# Design help...



## bassadict69 (Apr 2, 2018)

The flow numbers I found at the spigot which comes off my irrigation pump are 48-50 psi and 23 gpm. Does this sound right? I didn't expect it that high...

This is at the end of about 30ft of 1-1/2" discharge which comes off the pump...

The plan is to use Maxi-paw heads since I will be using dirty lake water, although it will be passing through a filter. Am I correct that once I plumb this permanently, I should be able to put 5-6 heads on each run?

For now, I hope to follow Eric's lead and come off the valves into water hoses ran above ground. I also need to decide on a controller and am looking at the Rachio.


----------



## ken-n-nancy (Jul 25, 2017)

bassadict69 said:


> The flow numbers I found at the spigot which comes off my irrigation pump are 48-50 psi and 23 gpm. Does this sound right? I didn't expect it that high...


That is a lot of flow -- that's good news. Isn't it nice to be able to pull water out of a pond? 



bassadict69 said:


> The plan is to use Maxi-paw heads since I will be using dirty lake water, although it will be passing through a filter. Am I correct that once I plumb this permanently, I should be able to put 5-6 heads on each run?

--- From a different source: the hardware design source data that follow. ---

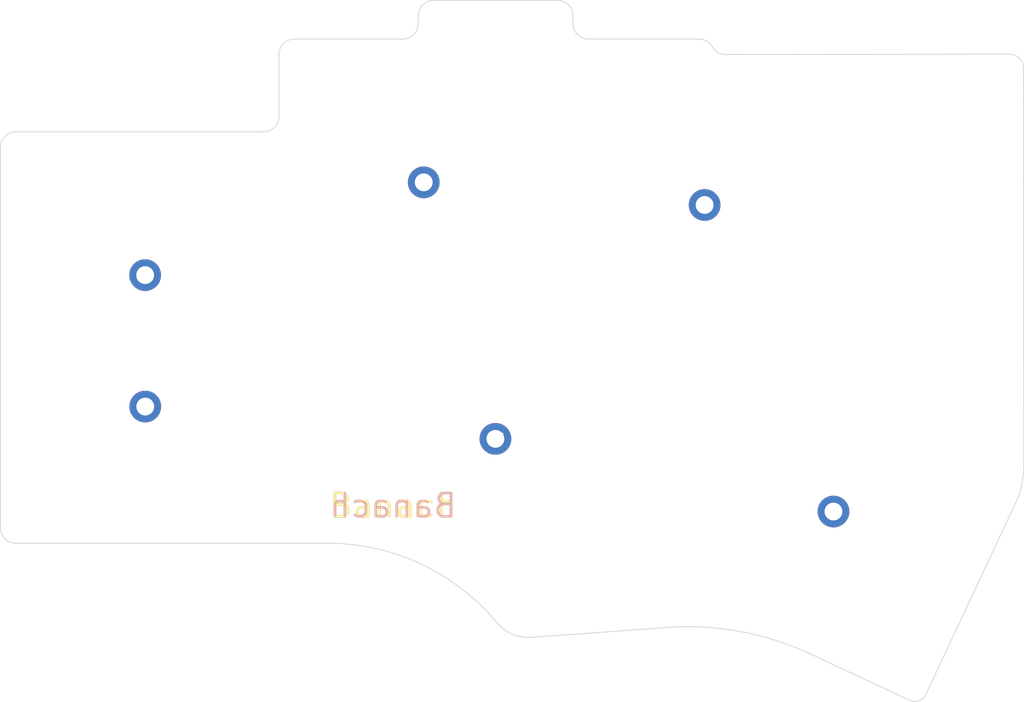
<source format=kicad_pcb>
(kicad_pcb (version 20211014) (generator pcbnew)

  (general
    (thickness 1.6)
  )

  (paper "A4")
  (title_block
    (title "Corne Light")
    (date "2018-12-26")
    (rev "2.1")
    (company "foostan")
  )

  (layers
    (0 "F.Cu" signal)
    (31 "B.Cu" signal)
    (32 "B.Adhes" user "B.Adhesive")
    (33 "F.Adhes" user "F.Adhesive")
    (34 "B.Paste" user)
    (35 "F.Paste" user)
    (36 "B.SilkS" user "B.Silkscreen")
    (37 "F.SilkS" user "F.Silkscreen")
    (38 "B.Mask" user)
    (39 "F.Mask" user)
    (40 "Dwgs.User" user "User.Drawings")
    (41 "Cmts.User" user "User.Comments")
    (42 "Eco1.User" user "User.Eco1")
    (43 "Eco2.User" user "User.Eco2")
    (44 "Edge.Cuts" user)
    (45 "Margin" user)
    (46 "B.CrtYd" user "B.Courtyard")
    (47 "F.CrtYd" user "F.Courtyard")
    (48 "B.Fab" user)
    (49 "F.Fab" user)
    (50 "User.1" user)
    (51 "User.2" user)
    (52 "User.3" user)
    (53 "User.4" user)
    (54 "User.5" user)
    (55 "User.6" user)
    (56 "User.7" user)
    (57 "User.8" user)
    (58 "User.9" user)
  )

  (setup
    (stackup
      (layer "F.SilkS" (type "Top Silk Screen"))
      (layer "F.Paste" (type "Top Solder Paste"))
      (layer "F.Mask" (type "Top Solder Mask") (color "Green") (thickness 0.01))
      (layer "F.Cu" (type "copper") (thickness 0.035))
      (layer "dielectric 1" (type "core") (thickness 1.51) (material "FR4") (epsilon_r 4.5) (loss_tangent 0.02))
      (layer "B.Cu" (type "copper") (thickness 0.035))
      (layer "B.Mask" (type "Bottom Solder Mask") (color "Green") (thickness 0.01))
      (layer "B.Paste" (type "Bottom Solder Paste"))
      (layer "B.SilkS" (type "Bottom Silk Screen"))
      (layer "F.SilkS" (type "Top Silk Screen"))
      (layer "F.Paste" (type "Top Solder Paste"))
      (layer "F.Mask" (type "Top Solder Mask") (color "Green") (thickness 0.01))
      (layer "F.Cu" (type "copper") (thickness 0.035))
      (layer "dielectric 2" (type "core") (thickness 1.51) (material "FR4") (epsilon_r 4.5) (loss_tangent 0.02))
      (layer "B.Cu" (type "copper") (thickness 0.035))
      (layer "B.Mask" (type "Bottom Solder Mask") (color "Green") (thickness 0.01))
      (layer "B.Paste" (type "Bottom Solder Paste"))
      (layer "B.SilkS" (type "Bottom Silk Screen"))
      (layer "F.SilkS" (type "Top Silk Screen"))
      (layer "F.Paste" (type "Top Solder Paste"))
      (layer "F.Mask" (type "Top Solder Mask") (color "Green") (thickness 0.01))
      (layer "F.Cu" (type "copper") (thickness 0.035))
      (layer "dielectric 3" (type "core") (thickness 1.51) (material "FR4") (epsilon_r 4.5) (loss_tangent 0.02))
      (layer "B.Cu" (type "copper") (thickness 0.035))
      (layer "B.Mask" (type "Bottom Solder Mask") (color "Green") (thickness 0.01))
      (layer "B.Paste" (type "Bottom Solder Paste"))
      (layer "B.SilkS" (type "Bottom Silk Screen"))
      (layer "F.SilkS" (type "Top Silk Screen"))
      (layer "F.Paste" (type "Top Solder Paste"))
      (layer "F.Mask" (type "Top Solder Mask") (color "Green") (thickness 0.01))
      (layer "F.Cu" (type "copper") (thickness 0.035))
      (layer "dielectric 4" (type "core") (thickness 1.51) (material "FR4") (epsilon_r 4.5) (loss_tangent 0.02))
      (layer "B.Cu" (type "copper") (thickness 0.035))
      (layer "B.Mask" (type "Bottom Solder Mask") (color "Green") (thickness 0.01))
      (layer "B.Paste" (type "Bottom Solder Paste"))
      (layer "B.SilkS" (type "Bottom Silk Screen"))
      (layer "F.SilkS" (type "Top Silk Screen"))
      (layer "F.Paste" (type "Top Solder Paste"))
      (layer "F.Mask" (type "Top Solder Mask") (color "Green") (thickness 0.01))
      (layer "F.Cu" (type "copper") (thickness 0.035))
      (layer "dielectric 5" (type "core") (thickness 1.51) (material "FR4") (epsilon_r 4.5) (loss_tangent 0.02))
      (layer "B.Cu" (type "copper") (thickness 0.035))
      (layer "B.Mask" (type "Bottom Solder Mask") (color "Green") (thickness 0.01))
      (layer "B.Paste" (type "Bottom Solder Paste"))
      (layer "B.SilkS" (type "Bottom Silk Screen"))
      (layer "F.SilkS" (type "Top Silk Screen"))
      (layer "F.Paste" (type "Top Solder Paste"))
      (layer "F.Mask" (type "Top Solder Mask") (color "Green") (thickness 0.01))
      (layer "F.Cu" (type "copper") (thickness 0.035))
      (layer "dielectric 6" (type "core") (thickness 1.51) (material "FR4") (epsilon_r 4.5) (loss_tangent 0.02))
      (layer "B.Cu" (type "copper") (thickness 0.035))
      (layer "B.Mask" (type "Bottom Solder Mask") (color "Green") (thickness 0.01))
      (layer "B.Paste" (type "Bottom Solder Paste"))
      (layer "B.SilkS" (type "Bottom Silk Screen"))
      (layer "F.SilkS" (type "Top Silk Screen"))
      (layer "F.Paste" (type "Top Solder Paste"))
      (layer "F.Mask" (type "Top Solder Mask") (color "Green") (thickness 0.01))
      (layer "F.Cu" (type "copper") (thickness 0.035))
      (layer "dielectric 7" (type "core") (thickness 1.51) (material "FR4") (epsilon_r 4.5) (loss_tangent 0.02))
      (layer "B.Cu" (type "copper") (thickness 0.035))
      (layer "B.Mask" (type "Bottom Solder Mask") (color "Green") (thickness 0.01))
      (layer "B.Paste" (type "Bottom Solder Paste"))
      (layer "B.SilkS" (type "Bottom Silk Screen"))
      (layer "F.SilkS" (type "Top Silk Screen"))
      (layer "F.Paste" (type "Top Solder Paste"))
      (layer "F.Mask" (type "Top Solder Mask") (color "Green") (thickness 0.01))
      (layer "F.Cu" (type "copper") (thickness 0.035))
      (layer "dielectric 8" (type "core") (thickness 1.51) (material "FR4") (epsilon_r 4.5) (loss_tangent 0.02))
      (layer "B.Cu" (type "copper") (thickness 0.035))
      (layer "B.Mask" (type "Bottom Solder Mask") (color "Green") (thickness 0.01))
      (layer "B.Paste" (type "Bottom Solder Paste"))
      (layer "B.SilkS" (type "Bottom Silk Screen"))
      (layer "F.SilkS" (type "Top Silk Screen"))
      (layer "F.Paste" (type "Top Solder Paste"))
      (layer "F.Mask" (type "Top Solder Mask") (color "Green") (thickness 0.01))
      (layer "F.Cu" (type "copper") (thickness 0.035))
      (layer "dielectric 9" (type "core") (thickness 1.51) (material "FR4") (epsilon_r 4.5) (loss_tangent 0.02))
      (layer "B.Cu" (type "copper") (thickness 0.035))
      (layer "B.Mask" (type "Bottom Solder Mask") (color "Green") (thickness 0.01))
      (layer "B.Paste" (type "Bottom Solder Paste"))
      (layer "B.SilkS" (type "Bottom Silk Screen"))
      (layer "F.SilkS" (type "Top Silk Screen"))
      (layer "F.Paste" (type "Top Solder Paste"))
      (layer "F.Mask" (type "Top Solder Mask") (color "Green") (thickness 0.01))
      (layer "F.Cu" (type "copper") (thickness 0.035))
      (layer "dielectric 10" (type "core") (thickness 1.51) (material "FR4") (epsilon_r 4.5) (loss_tangent 0.02))
      (layer "B.Cu" (type "copper") (thickness 0.035))
      (layer "B.Mask" (type "Bottom Solder Mask") (color "Green") (thickness 0.01))
      (layer "B.Paste" (type "Bottom Solder Paste"))
      (layer "B.SilkS" (type "Bottom Silk Screen"))
      (layer "F.SilkS" (type "Top Silk Screen"))
      (layer "F.Paste" (type "Top Solder Paste"))
      (layer "F.Mask" (type "Top Solder Mask") (color "Green") (thickness 0.01))
      (layer "F.Cu" (type "copper") (thickness 0.035))
      (layer "dielectric 11" (type "core") (thickness 1.51) (material "FR4") (epsilon_r 4.5) (loss_tangent 0.02))
      (layer "B.Cu" (type "copper") (thickness 0.035))
      (layer "B.Mask" (type "Bottom Solder Mask") (color "Green") (thickness 0.01))
      (layer "B.Paste" (type "Bottom Solder Paste"))
      (layer "B.SilkS" (type "Bottom Silk Screen"))
      (layer "F.SilkS" (type "Top Silk Screen"))
      (layer "F.Paste" (type "Top Solder Paste"))
      (layer "F.Mask" (type "Top Solder Mask") (color "Green") (thickness 0.01))
      (layer "F.Cu" (type "copper") (thickness 0.035))
      (layer "dielectric 12" (type "core") (thickness 1.51) (material "FR4") (epsilon_r 4.5) (loss_tangent 0.02))
      (layer "B.Cu" (type "copper") (thickness 0.035))
      (layer "B.Mask" (type "Bottom Solder Mask") (color "Green") (thickness 0.01))
      (layer "B.Paste" (type "Bottom Solder Paste"))
      (layer "B.SilkS" (type "Bottom Silk Screen"))
      (copper_finish "None")
      (dielectric_constraints no)
    )
    (pad_to_mask_clearance 0.2)
    (solder_mask_min_width 0.1)
    (aux_axis_origin 145.73 12.66)
    (pcbplotparams
      (layerselection 0x00010fc_ffffffff)
      (disableapertmacros false)
      (usegerberextensions true)
      (usegerberattributes false)
      (usegerberadvancedattributes false)
      (creategerberjobfile false)
      (svguseinch false)
      (svgprecision 6)
      (excludeedgelayer true)
      (plotframeref false)
      (viasonmask false)
      (mode 1)
      (useauxorigin false)
      (hpglpennumber 1)
      (hpglpenspeed 20)
      (hpglpendiameter 15.000000)
      (dxfpolygonmode true)
      (dxfimperialunits true)
      (dxfusepcbnewfont true)
      (psnegative false)
      (psa4output false)
      (plotreference true)
      (plotvalue true)
      (plotinvisibletext false)
      (sketchpadsonfab false)
      (subtractmaskfromsilk true)
      (outputformat 1)
      (mirror false)
      (drillshape 0)
      (scaleselection 1)
      (outputdirectory "gerber-plate/")
    )
  )

  (net 0 "")

  (footprint "kbd:M2_Threads_v2" (layer "F.Cu") (at 76.92 95.9))

  (footprint "kbd:M2_Threads_v2" (layer "F.Cu") (at 112.91 66.9))

  (footprint "kbd:M2_Threads_v2" (layer "F.Cu") (at 149.21 69.83))

  (footprint "kbd:M2_Threads_v2" (layer "F.Cu") (at 165.862 109.474))

  (footprint (layer "F.Cu") (at 122.174 100.076))

  (footprint "kbd:M2_Threads_v2" (layer "F.Cu") (at 76.91 78.9 90))

  (gr_line (start 144.46 124.46) (end 127 125.73) (layer "Edge.Cuts") (width 0.1) (tstamp 051c1cb8-4688-4412-b245-6b0ed99930ae))
  (gr_line (start 132.2 46.37) (end 132.2 45.37) (layer "Edge.Cuts") (width 0.1) (tstamp 1ab43235-d2f8-41cd-8cd6-1811539c4cd5))
  (gr_arc (start 94.2 50.37) (mid 94.785786 48.955786) (end 96.2 48.37) (layer "Edge.Cuts") (width 0.1) (tstamp 22b7423e-0f20-4560-b590-937547e079ee))
  (gr_arc (start 188.617208 50.322792) (mid 189.89 50.85) (end 190.417208 52.122792) (layer "Edge.Cuts") (width 0.1) (tstamp 281c3d77-3c1d-480d-9119-a654fb924d98))
  (gr_line (start 190.457208 103.738795) (end 190.417208 52.122792) (layer "Edge.Cuts") (width 0.1) (tstamp 323fd46b-75dd-40b5-aba6-d06c3cad57a1))
  (gr_arc (start 144.46 124.46) (mid 154.54008 125.135261) (end 164.08 128.46) (layer "Edge.Cuts") (width 0.1) (tstamp 3b9a5d8d-8661-402f-aad5-a2b9470782a0))
  (gr_arc (start 127 125.73) (mid 124.548177 125.406113) (end 122.5 124.02) (layer "Edge.Cuts") (width 0.1) (tstamp 4aeb1527-8cb2-4766-8429-39d9d9d5da91))
  (gr_arc (start 130.2 43.37) (mid 131.614214 43.955786) (end 132.2 45.37) (layer "Edge.Cuts") (width 0.1) (tstamp 4de566a0-1ab4-4ca5-b640-c372a6e4ea22))
  (gr_line (start 58.2 62.37) (end 58.2 111.57) (layer "Edge.Cuts") (width 0.1) (tstamp 69610ba4-b0c3-4333-ba38-c72349c34318))
  (gr_arc (start 112.2 45.37) (mid 112.785786 43.955786) (end 114.2 43.37) (layer "Edge.Cuts") (width 0.1) (tstamp 6c656e91-3838-4e8f-8611-18fb6e7286cb))
  (gr_arc (start 94.2 58.37) (mid 93.614214 59.784214) (end 92.2 60.37) (layer "Edge.Cuts") (width 0.1) (tstamp 74c003c0-ccac-415b-a09c-fa2b0708ba04))
  (gr_arc (start 177.7 133.33) (mid 176.950025 133.934107) (end 175.99 134.01) (layer "Edge.Cuts") (width 0.1) (tstamp 7e5d9fa2-0a91-4c9a-9aeb-61c05c2df0f2))
  (gr_line (start 130.2 43.37) (end 114.2 43.37) (layer "Edge.Cuts") (width 0.1) (tstamp 82c9d5da-52d3-4a57-8f13-881eec6f9bfd))
  (gr_line (start 94.2 50.37) (end 94.2 58.37) (layer "Edge.Cuts") (width 0.1) (tstamp 8a4df84d-a464-40af-82a2-06f132ef8212))
  (gr_line (start 188.617208 50.322792) (end 151.950002 50.369998) (layer "Edge.Cuts") (width 0.1) (tstamp 8caf7dea-08a9-44a2-bbe4-67dc2fdb57e8))
  (gr_arc (start 100.7 113.57) (mid 112.765926 116.362734) (end 122.5 124.02) (layer "Edge.Cuts") (width 0.1) (tstamp 90bc4a57-0213-4618-aaae-9d6fab72ce45))
  (gr_arc (start 134.2 48.37) (mid 132.785786 47.784214) (end 132.2 46.37) (layer "Edge.Cuts") (width 0.1) (tstamp a862dfc4-e826-4323-b569-8b742b9ab428))
  (gr_line (start 177.7 133.33) (end 189.41 108.36) (layer "Edge.Cuts") (width 0.1) (tstamp af6979c6-42f6-4d9f-b13c-6dfb306960da))
  (gr_arc (start 190.457208 103.738795) (mid 190.169947 106.102461) (end 189.41 108.36) (layer "Edge.Cuts") (width 0.1) (tstamp b0d0d556-7f1d-4556-8421-f9900fbd5d44))
  (gr_arc (start 151.950002 50.369998) (mid 150.942226 50.102364) (end 150.2 49.37) (layer "Edge.Cuts") (width 0.1) (tstamp b26f740f-0314-43f6-9ff8-bb68f2293903))
  (gr_line (start 148.5 48.37) (end 134.2 48.37) (layer "Edge.Cuts") (width 0.1) (tstamp c0beaafd-85cc-4468-8509-7300c4fc5992))
  (gr_arc (start 112.2 46.37) (mid 111.614214 47.784214) (end 110.2 48.37) (layer "Edge.Cuts") (width 0.1) (tstamp c193f7f5-5cd1-4789-9c1f-c0a1df20ca63))
  (gr_arc (start 60.2 113.57) (mid 58.785786 112.984214) (end 58.2 111.57) (layer "Edge.Cuts") (width 0.1) (tstamp c2e8d527-2fb1-410a-9782-04c331ec19fe))
  (gr_arc (start 148.5 48.37) (mid 149.486154 48.638538) (end 150.2 49.37) (layer "Edge.Cuts") (width 0.1) (tstamp c2f30828-16c4-427d-b9db-6390a0ef1e3f))
  (gr_line (start 110.2 48.37) (end 96.2 48.37) (layer "Edge.Cuts") (width 0.1) (tstamp c654aece-2f31-4cc2-8f6e-c71afe02bdd2))
  (gr_arc (start 58.2 62.37) (mid 58.785786 60.955786) (end 60.2 60.37) (layer "Edge.Cuts") (width 0.1) (tstamp c724a420-bc51-4a74-90b4-39c62761d8a6))
  (gr_line (start 164.08 128.46) (end 175.99 134.01) (layer "Edge.Cuts") (width 0.1) (tstamp d784c0ec-bc4a-470f-9ee0-1d3c6ed915b1))
  (gr_line (start 60.2 113.57) (end 100.7 113.57) (layer "Edge.Cuts") (width 0.1) (tstamp defe8755-9e8e-4f99-a6ee-75f0298e328e))
  (gr_line (start 92.2 60.37) (end 60.2 60.37) (layer "Edge.Cuts") (width 0.1) (tstamp e627ac92-3720-478c-a970-3907d581ae76))
  (gr_line (start 112.2 45.37) (end 112.2 46.37) (layer "Edge.Cuts") (width 0.1) (tstamp fd1afcd3-ed56-4954-84d7-e054974f7b1d))
  (gr_text "Banach" (at 117.348 108.712) (layer "F.Cu") (tstamp f27746ab-73e9-479d-8646-093407e213d4)
    (effects (font (size 3 3) (thickness 0.3)) (justify right))
  )
  (gr_text "Banach" (at 117.348 108.712) (layer "B.Cu") (tstamp 37662445-699c-4f0b-a5ba-48c6b314e371)
    (effects (font (size 3 3) (thickness 0.3)) (justify left mirror))
  )
  (gr_text "Banach" (at 117.348 108.712) (layer "B.SilkS") (tstamp 9504e73e-36df-4997-b107-5834293a9204)
    (effects (font (size 3 3) (thickness 0.3)) (justify left mirror))
  )
  (gr_text "Banach" (at 117.348 108.712) (layer "F.SilkS") (tstamp 12ca3f7e-e578-45ac-b225-a135128e7fa1)
    (effects (font (size 3 3) (thickness 0.3)) (justify right))
  )

  (zone (net 0) (net_name "") (layers F&B.Cu) (tstamp 9a9f5813-c6fe-4bc0-b15e-c73a6dca6e37) (hatch edge 0.508)
    (connect_pads (clearance 0))
    (min_thickness 0.254)
    (keepout (tracks allowed) (vias allowed) (pads allowed) (copperpour not_allowed) (footprints allowed))
    (fill (thermal_gap 0.508) (thermal_bridge_width 0.508))
    (polygon
      (pts
        (xy 118.11 110.998)
        (xy 100.584 110.998)
        (xy 100.584 106.172)
        (xy 101.6 106.172)
        (xy 118.11 106.172)
      )
    )
  )
)

</source>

 The number of heads in each zone will depend upon the delivery rate of the specific head and nozzle you'll be using. You'll need to size each zone to match the capability of your irrigation pump. It's important to get these matched properly, so that the pump runs continuously while you're irrigating but also provides sufficient pressure. For more details, check out the appropriate section of the irrigation tuturials: https://www.irrigationtutorials.com/pumps-selecting-a-pump-step-by-step/

I have zero experience with the Maxi-paw line, but I'll bet that @Rain Bird Corp can provide some expert advice!


----------



## g-man (Jun 15, 2017)

For 1 1/2 30gpm would be more typical, but since you measured from a spigot, it would be less.

I second K&N recommendation to read irrigation tutorial for pumps.


----------



## bassadict69 (Apr 2, 2018)

Can a timer be rigged up now, prior to setting up individual lines and valves? It would be nice to be able to turn the sprinklers on using the app when I first get up rather than having to walk down to the dock to turn the pump on.


----------